The cadherin expression in peritoneal endometriotic lesions in our study differs from previous studies. One recent study showed no significant difference in E-cadherin or N-cadherin expression in peritoneal endometriosis when compared with the normal endometrium.6 Our results showed that compared with normal proliferative endometrium, N-cadherin expression in peritoneal endometriosis was markedly decreased, both in the intensity and extent of staining. The more invasive gastrointestinal lesions, particularly those that invaded into the muscularis propria and beyond, also had markedly decreased expression compared with proliferative endometrium.
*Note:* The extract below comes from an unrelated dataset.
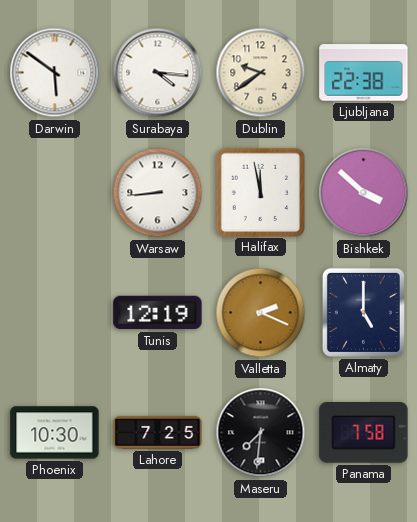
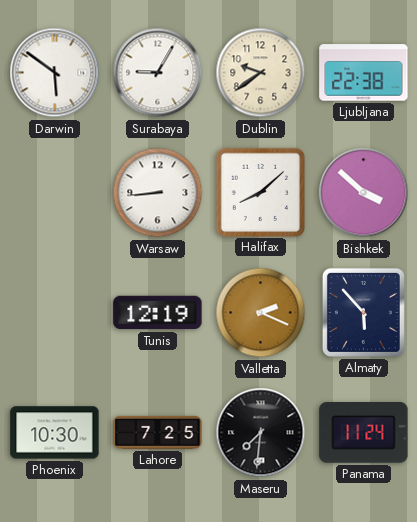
Surabaya: 4:16 -> 9:05
Halifax: 11:58 -> 8:08
Almaty: 5:00 -> 5:53
Panama: 7:58 -> 11:24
Interestingly, even the endometriotic glands infiltrating within the myometrium (adenomyosis) also showed reduced expression of N-cadherin compared with normal.

Another factor that may also contribute to decreased expression of N-cadherin in various lesions may be cyclical changes in N-cadherin expression with the menstrual cycle. The information regarding the phase of the menstrual cycle was not available in any of our cases; however, our findings with regard to the deeply invasive gastrointestinal endometriosis were consistent irrespective of age or menopausal status. Thus the changes in the expression of N-cadherin seen in our study in endometriotic lesions are unlikely to be solely due to changes with the menstrual cycle.

These results strongly suggest that decreased expression of N-cadherin may have an important role in the shedding of endometrial glandular cells during the menstrual cycle, peritoneal implantation of endometrial glands, infiltrative growth, and the development of malignancy. The underlying molecular mechanisms leading to the more infiltrative gastrointestinal lesions may be crucial to our understanding of endometriosis and the subsequent development of malignancy. Further studies evaluating these mechanisms would also be important in our understanding of malignant transformation of endometriosis.